CSSではゼロは0なので、positive zeroとnegative zeroという概念があることを初めて知りました。

57位: prefers-reduced-data

ユーザーがページのレンダリングに使われるデータ通信量が、より少ない代替コンテンツを提供することをリクエストしているかどうかを検出するメディア特性です。

とりあえずデータ通信量を減らしたいユーザーがいたら、それに合わせて表示や読み込むデータを変える、みたいな使い方ができます。

CSS
.image {
    background-image: url("images/heavy.jpg");
}

@media (prefers-reduced-data: reduce) {
    /* Save-Data: On */
    .image {
        background-image: url("images/light.jpg");
    }
}

サンプルコードでは、データ通信量を減らす設定になっているとき(prefers-reduced-data: reduce)はimages/light.jpgを読み込み、それ以外はimages/heavy.jpgを読み込みます。

ちなみにno-preferenceは何も設定されていない状態です。

以下のサンプルでは、何も設定がされていない場合、赤い四角が表示されます。

データ通信量を減らす設定にしている(HTTPヘッダーのSava-DataがOnになっている)場合、青い四角が表示されます。

See the Pen Qiita: State of CSS 2024 Rank 57th Prefers Reduced Data by Yoruaki (@yoruaki) on CodePen.
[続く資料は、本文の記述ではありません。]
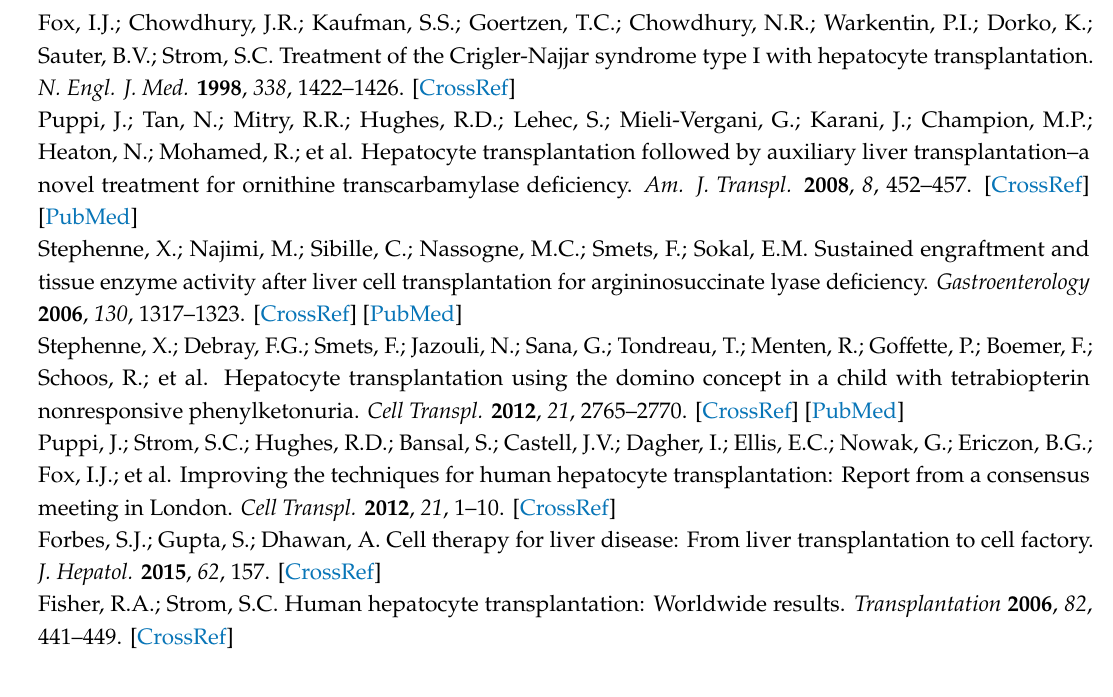
Figure S1: Gene expression profiling of expanding and di ff erentiated organoids, Figure S2: Intrahepatic injections of organoid-derived liver cells and fragmentse, Figure S3: Establishment and genetic correction of autologous canine liver organoid cultures, Figure S4: Controls for eGFP and van Gieson-elastica stainings, Figure S5: Determining minimum cell size for canine intraportal cell transplantation, Table S1: Dogs, transplantations and sampling moments, Table S2: Antibodies, antigen retrieval methods and chromogens used in single ICC / IHC and double IHC, Video S1: Video of dog after intraportal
まぁサンプルを置いたはいいですが、2024年12月9日現在どのブラウザも対応していません

2024年12月9日時点のCan I use(prefers-reduced-data)のキャプチャ

🤔58位: view-timeline

view-timelineは、スクロールに基づくアニメーションをタイムラインとして制御するためのプロパティです。

このタイムラインは、対象となるスクロール可能な要素が初期位置に表示されると0%となり、反対側の端に達すると100%になります。
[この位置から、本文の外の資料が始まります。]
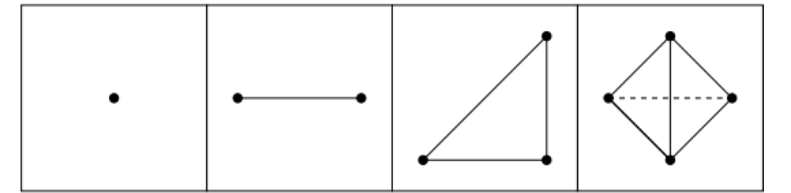
Figure 9. Ref. [19] 0-simplex, 1-simplex, 2-simplex,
view-timelineは一括指定プロパティで、他にview-timeline-nameview-timeline-axisがあります。

view-timeline-nameはタイムラインに名前をつけます。初期値はnoneなので特に考えなくてもいいです。

view-timeline-axisはスクロールバーの方向を指定するために使用します。
blockは縦方向、inlineは横方向です。

以下のサンプルは、スクロールの進行に応じて赤い四角から大きい青い四角にアニメーションします。
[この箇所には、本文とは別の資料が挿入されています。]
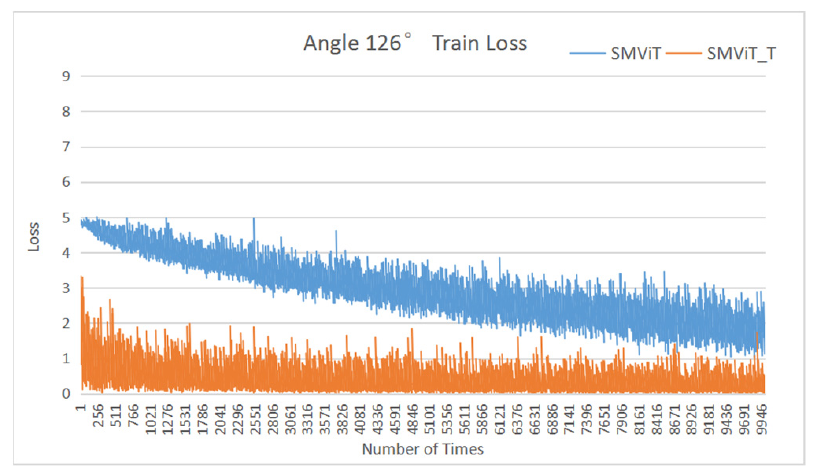
Figure 6. Loss change when the view is 126°.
See the Pen Qiita: State of CSS 2024 Rank 58th View Timeline by Yoruaki (@yoruaki) on CodePen.

スクロールに基づくアニメーションをコントロールできるため、ユーザーがページを移動する際に視覚的な変化をもたらし、インタラクティブ性を向上させることができるかもしれませんね。

😨59位: forced-colors

ユーザーエージェントが強制カラーモードを有効にしているかどうかを検出するためのメディア特性です。

強制カラーモードの例としては、Windowsのハイコントラストモードがあります。

ここで注意したいのが、この強制カラーモードには、いわゆる「ライトモード」や「ダークモード」は含まれないということです。そっちはprefers-color-schemeを使いましょう。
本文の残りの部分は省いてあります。